With so many workers leaving the industry — where the rate of pay is in line with fast-food restaurants and retail stores — the additional costs of retraining new workers, including many of whom may not remain in the jobs, is depleting the limited amount of money set aside for caregiving.

“We don’t often talk about the actual cost of our staffing crisis,” said Tom McAlvanah, president of the New York Disability Advocates and executive director of the Interagency Council of Developmental Disabilities. “Provider agencies are spending millions of dollars to combat turnover of direct support staff. Investing those resources into competitive wages and workforce initiatives that promote retention of essential staff would help stabilize our system of supports and ensure continuity of care for New Yorkers with I/DD.”

In January, Gov.
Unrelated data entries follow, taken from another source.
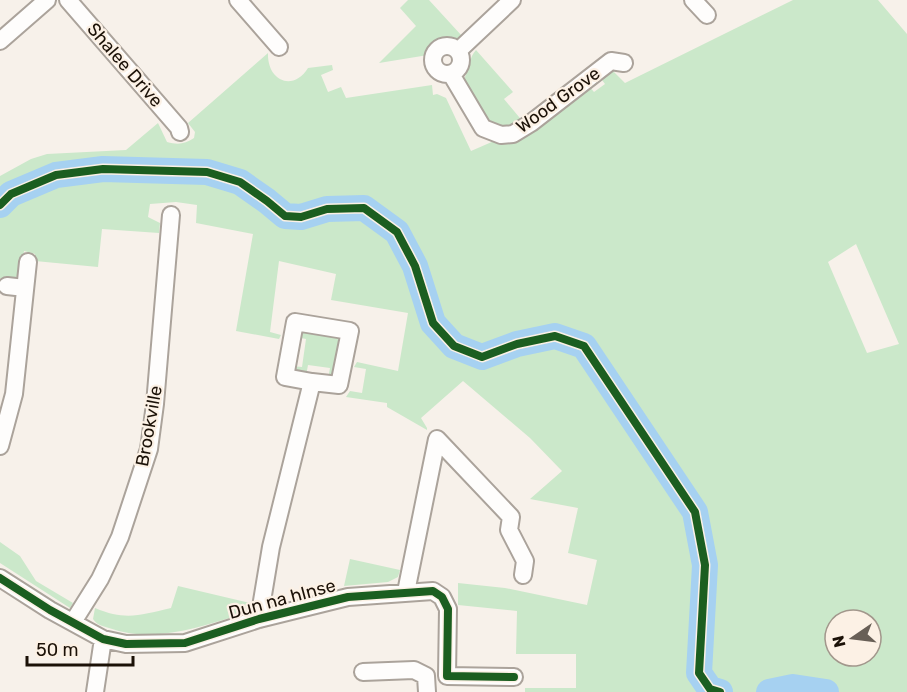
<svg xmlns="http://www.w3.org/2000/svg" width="907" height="692" font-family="Rubik,sans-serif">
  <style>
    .green { fill: #cbe8ca; fill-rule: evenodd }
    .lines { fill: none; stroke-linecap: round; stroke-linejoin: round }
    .river { stroke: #a6d1f1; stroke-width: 26 }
    .minor-casing { stroke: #aba39b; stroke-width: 20 }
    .minor { stroke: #fefdfc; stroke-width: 16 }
    .cycleway-casing { stroke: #fcf1e5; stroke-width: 11 }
    .cycleway { stroke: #1b5e20; stroke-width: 8 }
    .labels { text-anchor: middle; stroke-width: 4.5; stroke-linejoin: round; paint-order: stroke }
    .street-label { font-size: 18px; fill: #1b1107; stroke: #fcf1e5 }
  </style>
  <rect width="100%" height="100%" fill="#f7f1ea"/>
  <path class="green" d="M408 0H429L462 36 457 40 438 38 430 46 428 55 379 63 416 26 400 8Z
    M793 0H878L907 34V692H525V688H576V654H516L517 611 458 605V583L505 588 587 605 597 560 568 553 578 508 530 499 562 471 530 438 463 381 421 418 427 428V430L387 407V403L346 397 350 391 362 393 366 369 354 367 357 362 398 371 408 313 331 300 336 274 279 261 270 332 281 335 279 339 236 331 253 234 196 223 197 205 176 202 150 204 148 217 160 223 159 233 102 229 98 267 35 261V254L24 251 22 274 11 279 0 278V176L31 159 47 154 126 150 158 123 167 142C178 145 185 144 194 138L195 132 188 123 268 53C267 81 293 92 308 68L332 65 333 70 321 75 328 92 341 87 346 98 432 85 433 95 437 94 446 98 471 151 494 141H515L588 85 594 92 605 84 599 76 612 70 625 83ZM856 244 899 344 867 353 828 262ZM835 620H871V656H835Z
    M476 50 513 92 504 99 524 123 502 129 485 121 464 79C469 70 469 57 476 50Z
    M298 330 335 335 339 338 333 378 328 379 330 368 308 365 306 376 297 375 292 366 302 367 306 339 296 337Z
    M0 542 20 556 36 581 73 603 70 608 0 563Z
    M350 559 400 570 398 577 388 582 344 586Z
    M178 586 250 603 247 611 243 614C199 627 154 644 109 628 102 626 97 625 93 619L95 608C126 621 140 615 171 608Z"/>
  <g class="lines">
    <path class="river" d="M0 205 11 194 56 175 103 169 207 172 240 182 267 201 285 216 301 217 327 209 364 208 397 232 415 266 433 323 454 346 482 357 517 344 555 336 584 346 695 512 705 565 699 673 710 689 720 692
      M769 692 793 687 826 692"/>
    <g class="minor-casing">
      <path id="minor" d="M68 0 179 128 180 132
        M238 0 279 47
        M693 0 707 15
        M0 41 47 0
        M433 60a14 14 0 1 1 28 0a14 14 0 1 1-28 0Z
        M458 51 512 0
        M451 74 483 128 501 135 513 134 531 123 611 61 624 63
        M7 286 25 288
        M0 446 14 394 28 262
        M0 578 50 610 103 639 126 644 185 643 259 619 348 597 433 591 442 597 448 609 447 676 514 677
        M406 592 437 439 511 517 509 530 525 561 523 575
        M259 619 271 547 312 382 339 385 350 331 295 322 285 377 312 382
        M73 622 100 579 120 537 149 449 155 404 171 215
        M363 672 414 670 426 676 427 692
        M95 692 103 639"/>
    </g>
    <use href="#minor" class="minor"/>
    <g class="cycleway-casing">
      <path id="cycleway" d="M0 205 11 194 56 175 103 169 207 172 240 182 267 201 285 216 301 217 327 209 364 208 397 232 415 266 433 323 454 346 482 357 517 344 555 336 584 346 695 512 705 565 699 673 710 689 720 692
        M0 578 50 610 103 639 126 644 185 643 259 619 348 597 433 591 442 597 448 609 447 676 514 677"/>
    </g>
    <use href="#cycleway" class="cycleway"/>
  </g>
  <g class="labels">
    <g class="street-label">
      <text transform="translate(125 65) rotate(49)" y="6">Shalee Drive</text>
      <text transform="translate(558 100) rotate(-36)" y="6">Wood Grove</text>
      <text transform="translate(149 426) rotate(-80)" y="6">Brookville</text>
      <text transform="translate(282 599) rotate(-15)" y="6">Dun na hInse</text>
    </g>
  </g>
  <g transform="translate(853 638) rotate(256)"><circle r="28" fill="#fcf1e5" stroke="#a2978c" stroke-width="1.5"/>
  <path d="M0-4.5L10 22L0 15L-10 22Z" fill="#685f56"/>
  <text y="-9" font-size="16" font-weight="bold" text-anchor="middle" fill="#1b1107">N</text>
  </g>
  <path d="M27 656v9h106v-9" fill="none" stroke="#1b1107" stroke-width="3"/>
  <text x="36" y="656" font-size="18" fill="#1b1107" stroke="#fcf1e5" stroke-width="4.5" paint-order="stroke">50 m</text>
</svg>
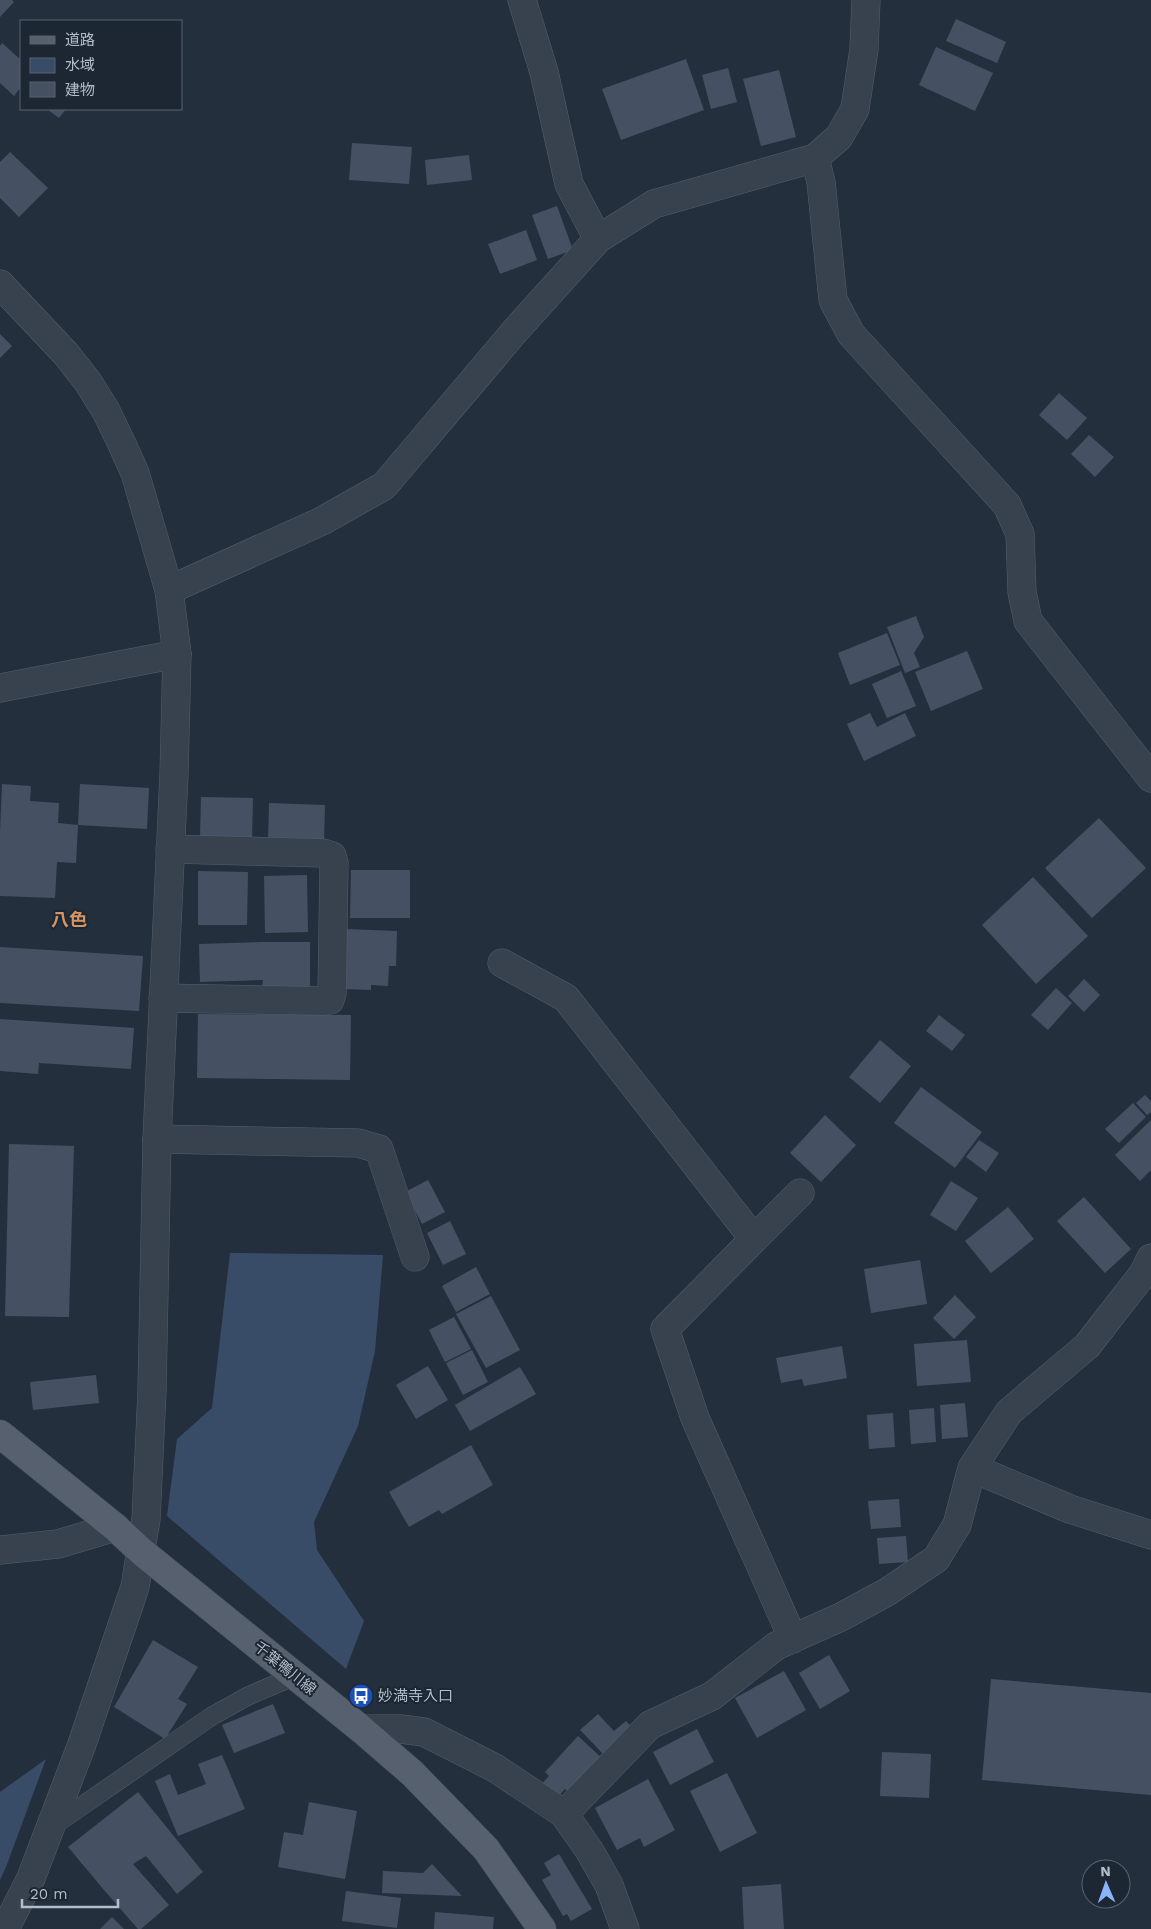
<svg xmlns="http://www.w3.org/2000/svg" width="1151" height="1929" font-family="'Work Sans','Noto Sans JP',sans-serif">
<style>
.water{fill:#394c67}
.building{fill:#455162}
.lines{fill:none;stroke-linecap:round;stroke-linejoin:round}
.service-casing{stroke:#565f6c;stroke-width:19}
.minor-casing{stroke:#565f6c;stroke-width:29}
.tertiary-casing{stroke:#565f6c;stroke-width:29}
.primary-casing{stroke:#414a57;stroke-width:29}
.service{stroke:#38414e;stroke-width:18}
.minor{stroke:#38414e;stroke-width:28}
.tertiary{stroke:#38414e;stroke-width:28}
.primary{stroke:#56606e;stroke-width:28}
.labels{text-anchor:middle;stroke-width:4;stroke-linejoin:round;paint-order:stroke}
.street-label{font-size:15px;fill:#b4bcc9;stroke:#1d2633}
.poi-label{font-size:15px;fill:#b4bcc9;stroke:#1d2633;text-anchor:start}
.quarter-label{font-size:18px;font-weight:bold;fill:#d59563;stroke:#1d2633}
</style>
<rect width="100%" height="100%" fill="#242f3e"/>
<!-- water -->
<path class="water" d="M 230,1253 L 383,1255 L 375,1351 L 358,1426 L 314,1522 L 317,1550 L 364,1621 L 346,1669 L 167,1516 L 177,1439 L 212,1408 Z
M 46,1759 L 6,1867 L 0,1880 L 0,1792 Z"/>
<!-- building -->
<path class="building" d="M 0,0 L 12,0 L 14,2 L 0,17 Z
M 956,19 L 1006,42 L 997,63 L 946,41 Z
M 2,43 L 21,60 L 21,87 L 14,96 L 0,83 L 0,46 Z
M 936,47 L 993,73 L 975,111 L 919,85 Z
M 686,59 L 704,110 L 621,140 L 602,89 Z
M 728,68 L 737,102 L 711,109 L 702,75 Z
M 779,70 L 796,137 L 761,146 L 743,79 Z
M 47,109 L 66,109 L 59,118 Z
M 352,143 L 412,147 L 409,184 L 349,180 Z
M 10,152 L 48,188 L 19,217 L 0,198 L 0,162 Z
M 469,155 L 472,180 L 427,185 L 425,160 Z
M 557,206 L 573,250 L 548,259 L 532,215 Z
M 526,230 L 537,260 L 500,274 L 488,244 Z
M 0,334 L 12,346 L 0,358 Z
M 1059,393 L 1087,418 L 1067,440 L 1039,415 Z
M 1089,435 L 1114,457 L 1095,477 L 1071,454 Z
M 916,616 L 924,637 L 914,653 L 920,667 L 905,673 L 887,627 Z
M 887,633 L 900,665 L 850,685 L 838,653 Z
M 967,651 L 983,689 L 931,711 L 915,672 Z
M 901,671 L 916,706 L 887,718 L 872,684 Z
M 870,713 L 877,727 L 905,713 L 916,736 L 864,761 L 847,724 Z
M 2,784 L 31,786 L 30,801 L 59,803 L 58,823 L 78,825 L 80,784 L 149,788 L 147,829 L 78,825 L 76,863 L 57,862 L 55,898 L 0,896 L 0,831 Z
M 201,797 L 253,798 L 252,840 L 200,839 Z
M 269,803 L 325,805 L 324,842 L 268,841 Z
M 1099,818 L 1146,868 L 1092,918 L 1045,868 Z
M 351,870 L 410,870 L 410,918 L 350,918 Z
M 198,871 L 248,872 L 247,925 L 198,925 Z
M 307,875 L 308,932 L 265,933 L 264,876 Z
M 1033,877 L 1088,936 L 1036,984 L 982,925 Z
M 345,929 L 397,931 L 396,966 L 389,966 L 388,986 L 371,985 L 371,990 L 343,989 Z
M 261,942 L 310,942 L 310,988 L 262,988 L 263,980 L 200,982 L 199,944 Z
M 0,947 L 143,956 L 139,1011 L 0,1003 Z
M 1084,979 L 1100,995 L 1084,1012 L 1068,996 Z
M 1056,988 L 1072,1003 L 1048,1030 L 1031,1015 Z
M 198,1014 L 351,1015 L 350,1080 L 197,1078 Z
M 939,1015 L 965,1035 L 952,1051 L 926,1031 Z
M 0,1019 L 134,1028 L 131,1069 L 39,1063 L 38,1074 L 0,1071 Z
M 880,1040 L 911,1066 L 880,1103 L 849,1077 Z
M 921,1087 L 982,1132 L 955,1168 L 894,1123 Z
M 1145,1095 L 1151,1101 L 1151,1112 L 1147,1115 L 1136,1103 Z
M 1133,1103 L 1146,1117 L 1119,1143 L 1105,1129 Z
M 825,1115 L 856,1145 L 821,1182 L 790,1153 Z
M 1151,1120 L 1151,1170 L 1140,1181 L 1115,1155 Z
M 979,1140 L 999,1153 L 986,1172 L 966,1157 Z
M 9,1144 L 74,1146 L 69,1317 L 5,1316 Z
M 428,1180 L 445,1212 L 422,1224 L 405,1192 Z
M 951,1181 L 978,1198 L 956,1231 L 930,1215 Z
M 1084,1197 L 1131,1249 L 1105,1273 L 1057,1221 Z
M 1008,1207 L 1034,1239 L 991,1273 L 965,1241 Z
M 450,1221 L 466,1254 L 443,1265 L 427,1233 Z
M 920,1260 L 927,1304 L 871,1313 L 864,1269 Z
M 476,1267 L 490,1294 L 456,1312 L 442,1286 Z
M 955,1295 L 976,1317 L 954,1339 L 933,1318 Z
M 491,1296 L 520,1350 L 486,1368 L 456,1314 Z
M 454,1317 L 471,1349 L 445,1362 L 429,1330 Z
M 967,1340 L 971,1382 L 917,1386 L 914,1344 Z
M 842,1346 L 847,1378 L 804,1386 L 802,1379 L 781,1383 L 776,1358 Z
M 472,1350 L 488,1382 L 463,1395 L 446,1363 Z
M 428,1366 L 448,1400 L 416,1419 L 396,1385 Z
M 520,1367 L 536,1394 L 470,1431 L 455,1405 Z
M 96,1375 L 99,1403 L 33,1410 L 30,1382 Z
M 965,1403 L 968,1437 L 942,1439 L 940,1405 Z
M 934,1408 L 936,1442 L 911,1444 L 909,1410 Z
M 893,1413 L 895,1447 L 869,1449 L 867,1415 Z
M 471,1445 L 493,1485 L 442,1514 L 439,1510 L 409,1527 L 389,1492 Z
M 899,1499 L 901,1527 L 871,1529 L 868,1501 Z
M 906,1536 L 908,1562 L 879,1564 L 877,1538 Z
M 153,1640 L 198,1667 L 178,1699 L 187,1704 L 165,1739 L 114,1707 Z
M 829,1655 L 850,1691 L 820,1709 L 799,1673 Z
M 784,1671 L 806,1710 L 757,1738 L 735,1698 Z
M 991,1679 L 1151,1693 L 1151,1795 L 982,1780 Z
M 273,1704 L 285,1733 L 234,1753 L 222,1725 Z
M 598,1714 L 614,1731 L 626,1721 L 634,1730 L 606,1757 L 580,1730 Z
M 697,1729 L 714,1762 L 670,1785 L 653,1752 Z
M 578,1736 L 604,1760 L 571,1794 L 565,1789 L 555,1800 L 540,1786 L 549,1776 L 545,1772 Z
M 882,1752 L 931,1754 L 929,1798 L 880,1796 Z
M 222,1755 L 245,1809 L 178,1836 L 155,1781 L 170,1774 L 178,1795 L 206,1784 L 198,1764 Z
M 727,1773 L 757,1833 L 720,1852 L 690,1791 Z
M 648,1779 L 675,1830 L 644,1847 L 640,1838 L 617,1850 L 595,1808 Z
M 138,1792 L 203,1872 L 177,1894 L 146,1856 L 133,1864 L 169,1905 L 141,1929 L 138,1929 L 104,1890 L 68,1847 Z
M 309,1802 L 357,1811 L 345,1879 L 278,1867 L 284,1832 L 303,1835 Z
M 559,1854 L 592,1909 L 571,1921 L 567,1914 L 563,1916 L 542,1880 L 551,1875 L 544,1863 Z
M 432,1864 L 462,1896 L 382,1893 L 383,1871 L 423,1873 Z
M 781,1884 L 784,1929 L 744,1929 L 742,1887 Z
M 346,1891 L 401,1898 L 397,1928 L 342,1921 Z
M 435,1912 L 494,1917 L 493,1929 L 434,1929 Z
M 112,1917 L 124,1929 L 100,1929 Z"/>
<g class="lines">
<defs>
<path id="service" d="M 50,1828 L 212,1716 L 248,1696 L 295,1676"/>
<path id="minor" d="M 522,0 L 544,72 L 569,184 L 598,239
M 815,158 L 821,182 L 833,300 L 851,334 L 1007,505 L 1020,534 L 1022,592 L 1028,621 L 1151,778
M 169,590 L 322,521 L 384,486 L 515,331 L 598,239 L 654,204 L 815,158 L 839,137 L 855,109 L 864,49 L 866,0
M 0,688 L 177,654
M 502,963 L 566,998 L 754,1239 L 665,1329 L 695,1418 L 793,1639
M 163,998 L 324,1001 L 330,1000 L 332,993 L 334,863 L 332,856 L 323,853 L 170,849
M 157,1139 L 358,1143 L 379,1149 L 415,1257
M 754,1239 L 800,1193
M 972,1468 L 1070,1509 L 1151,1535
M 0,1550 L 58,1544 L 115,1527
M 361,1729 L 401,1729 L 424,1732 L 495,1768 L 564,1814 L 589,1850 L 609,1885 L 625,1929
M 564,1814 L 650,1725 L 712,1696 L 776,1646 L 841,1617 L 887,1592 L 936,1559 L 957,1525 L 972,1468 L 1009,1412 L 1087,1346 L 1143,1274 L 1151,1258"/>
<path id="tertiary" d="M 0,284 L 66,354 L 88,382 L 106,411 L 121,442 L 135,473 L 169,590 L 177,654 L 174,774 L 157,1139 L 152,1391 L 146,1519 L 135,1587 L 82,1744 L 31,1878 L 5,1929"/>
<path id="primary" d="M 0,1434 L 115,1527 L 142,1552 L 361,1729 L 412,1773 L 486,1849 L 542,1929"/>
</defs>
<!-- service casing -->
<use href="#service" class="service-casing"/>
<!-- minor casing -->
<use href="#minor" class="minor-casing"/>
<!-- tertiary casing -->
<use href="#tertiary" class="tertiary-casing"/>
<!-- primary casing -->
<use href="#primary" class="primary-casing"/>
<!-- service -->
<use href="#service" class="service"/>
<!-- minor -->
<use href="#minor" class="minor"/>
<!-- tertiary -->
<use href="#tertiary" class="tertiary"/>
<!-- primary -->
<use href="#primary" class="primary"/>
</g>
<!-- icons -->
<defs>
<symbol id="bus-disc" viewBox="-11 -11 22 22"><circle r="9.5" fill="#1a4fb4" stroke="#1d2633"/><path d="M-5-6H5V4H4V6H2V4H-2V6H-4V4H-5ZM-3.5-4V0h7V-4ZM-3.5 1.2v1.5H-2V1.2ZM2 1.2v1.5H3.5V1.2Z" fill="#fff"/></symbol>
</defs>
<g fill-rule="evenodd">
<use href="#bus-disc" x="347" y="1682" width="28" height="28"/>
</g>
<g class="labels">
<!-- street labels -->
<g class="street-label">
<text transform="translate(285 1668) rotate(39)" y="5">千葉鴨川線</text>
</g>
<!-- poi labels -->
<g class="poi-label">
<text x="378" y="1701">妙満寺入口</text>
</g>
<!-- quarter labels -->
<g class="quarter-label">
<text x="69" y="926">八色</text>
</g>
</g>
<!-- legend -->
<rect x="20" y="20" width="162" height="90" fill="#1d2633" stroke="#59626f"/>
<rect x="30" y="36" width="25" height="8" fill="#56606e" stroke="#59626f"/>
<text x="65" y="45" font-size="15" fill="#b4bcc9">道路</text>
<rect x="30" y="58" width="25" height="15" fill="#394c67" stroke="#59626f"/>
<text x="65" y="70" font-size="15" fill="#b4bcc9">水域</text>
<rect x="30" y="82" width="25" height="15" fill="#455162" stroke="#59626f"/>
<text x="65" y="95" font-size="15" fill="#b4bcc9">建物</text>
<!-- north arrow -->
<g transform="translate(1106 1884) rotate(358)"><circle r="24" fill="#1d2633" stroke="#59626f"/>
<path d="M0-4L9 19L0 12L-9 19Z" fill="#8ab4f8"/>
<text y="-8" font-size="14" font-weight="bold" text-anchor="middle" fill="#b4bcc9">N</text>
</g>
<!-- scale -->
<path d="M22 1899v8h96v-8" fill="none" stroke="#b4bcc9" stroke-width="2.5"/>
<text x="30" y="1899" font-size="15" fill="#b4bcc9" stroke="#1d2633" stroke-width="4" paint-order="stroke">20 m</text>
</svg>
Kathy Hochul’s administration announced it had applied for $2.2 billion in federal aid to strengthen the home care workforce, including implementing a “data-driven” strategy for recruiting OPWDD workers.

According to the Public Employees Federation, OPWDD’s civil service workforce declined by more than 10,000 workers — to just under 20,000 — between 1990 and last year. But most of the care in that industry is provided by nonprofit service agencies.

OPWDD has recently acknowledged that “like most human services organizations across the country” it is facing “a workforce shortage of crisis proportions worsened by the COVID pandemic.”

The agency said it has needed to implement “emergency measures to ensure the safety of people living in a small number of group homes that are unable to retain or recruit sufficient staffing levels.”

In the past three years, 130 OPWDD-operated group homes across the state were “temporarily suspended” due to staff vacancies, the agency said. The nonprofit organizations providing those same services have been forced to implement similar shutdowns and suspension of programs.

Group home workers have said mandatory overtime has contributed to additional departures — retirements and resignations — and it’s not unusual for some employees to be required to work shifts of more than 30 hours.

In addition to paying out more than $1 billion in bonuses to workers employed by nonprofit providers — money from the American Rescue Plan Act — the state agency also has added a 5.4% “cost-of-living adjustment for nonprofit provider agencies to address inflation and other fiscal pressures, such as the need to enhance direct care, support and clinical staff compensation.”

But stakeholders in the industry say those measures have not led to any significant shifts in the workforce crisis.